I think my plate is a little full, but darn it, I am excited.

8.11.2009

Blackberries and Peaches

This is what my freezer looks like. Those are my forty plus peaches that came in a box for $12.
This is my mom's blackberry jam.

This is a partially full blackberry bucket. It ended up being 3/4 full. It's a five gallon bucket.


This is me and James pimping our blackberries.

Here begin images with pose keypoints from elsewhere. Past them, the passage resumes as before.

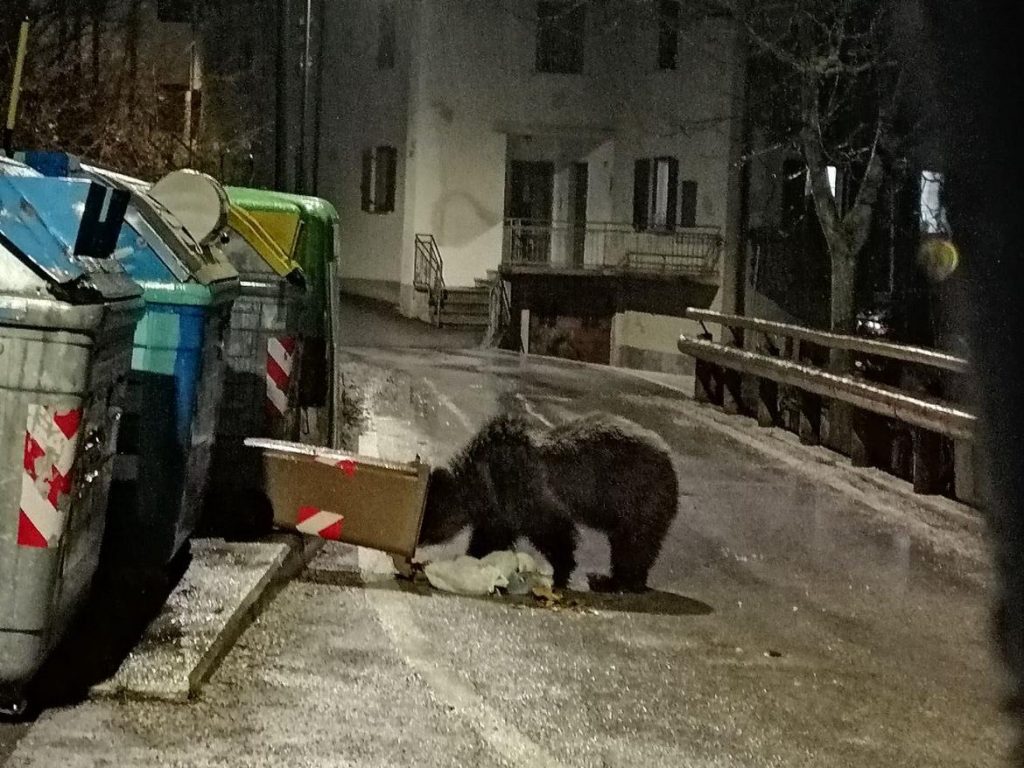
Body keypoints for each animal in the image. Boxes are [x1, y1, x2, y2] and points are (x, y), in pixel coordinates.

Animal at [418, 411, 679, 592]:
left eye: (425, 517)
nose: (416, 541)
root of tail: (670, 462)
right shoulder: (501, 510)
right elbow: (491, 538)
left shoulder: (526, 491)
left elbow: (554, 533)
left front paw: (561, 573)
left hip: (638, 498)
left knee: (633, 544)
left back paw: (613, 581)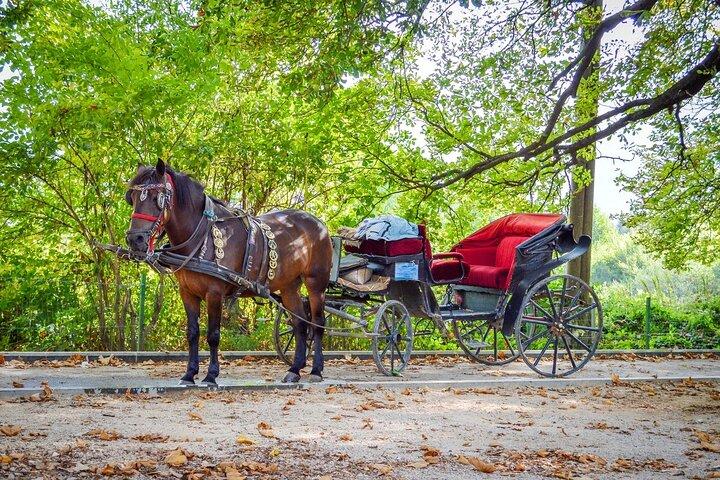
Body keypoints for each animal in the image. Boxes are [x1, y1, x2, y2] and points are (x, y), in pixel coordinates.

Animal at [124, 159, 333, 385]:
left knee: (317, 322)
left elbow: (213, 335)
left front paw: (211, 375)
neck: (201, 235)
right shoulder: (187, 292)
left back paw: (316, 370)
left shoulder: (214, 293)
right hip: (289, 286)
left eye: (157, 198)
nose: (135, 239)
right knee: (299, 324)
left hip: (316, 282)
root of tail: (319, 223)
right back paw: (294, 369)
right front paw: (189, 374)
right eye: (132, 198)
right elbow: (192, 333)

I really love summer fruits.




7.29.2009

Two Months

Today I braved the bureaucratic red tape and carted an enormous mound of paper to the Welfare Services office to apply for CalWorks, Medi-cal, and that dogrel food stamps.
I really hate being poor.
Because surprise, surprise, we do not qualify for cash aid or food stamps, but if the heavens align on the seventh Monday of the quarter slice moon, we might get Medi-cal. Provided we are standing in the proper toadstool arrangement.
No, we are not homeless. No, we are not quite destitute. But we are getting a bit desperate.
And funnily enough, I have been in this situation already.
I really hated it then too.
When it was just Abra and I and the gloriousness of the Marine Corps and their non-direct deposit, I found myself with my hat in my hand. And was denied then too, despite being paid below the federal poverty level to kill myself in some foreign country. Despite losing thirty pounds to non-eating so that she could. Despite praying that the five dollars I could afford for gas every two weeks would carry me to work so that I didn't get court-martialed. Rejection is a bitch.
So here I am in the exact position that I was before I got married or had three more children or moved to Wyoming or Hawaii or back again. That position that is middle class poor. I am officially too rich to have help and too poor to do it on my own. Especially when the job service here in town busts out the phone book to help Jeff find a job. Because, you know, we are retarded and never thought of that. Because we have never worked a computer, either.
Albert Einstein said, "Insanity is doing the same thing over and over again and expecting a different result." But I didn't do this. All I wanted was more time with my dying father. Not sure why that seems to be such a curse.
True, Jeff has never, in all the eight years that we have been married, spent this much time with our kids. I cannot exchange that nor would I. Most times I was worried that he would kill himself working. Like standing out in the 20 below snow in Wyoming with pnuemonia for a week. Or working seven days a week for two months. Or staying to work in Hawaii for a month while the kids and I were here. Why should anyone HAVE to do those things?
But apparently, we have to. Apparently, our work is not hard enough. Apparently, I learned nothing from my first go round with poverty so let's do it all over again. Can't wait to find out whether government cheese still makes the best grilled cheese sandwiches despite not being anything remotely resembling cheese. All I need is an iron and a paper bag. Then I really will be back again.
Alright, Tyler Durden, I am not my khakis. All I have is a refridgerator full of condiments because I could not afford the food or the ying-yang coffee table. Tell me, Tyler, what is the first rule of Fight Club? Maybe I should start my home business selling rich white women their own fat asses back.
If you've just tuned in, friends and neighbors, you met me at a vary interesting time in my life.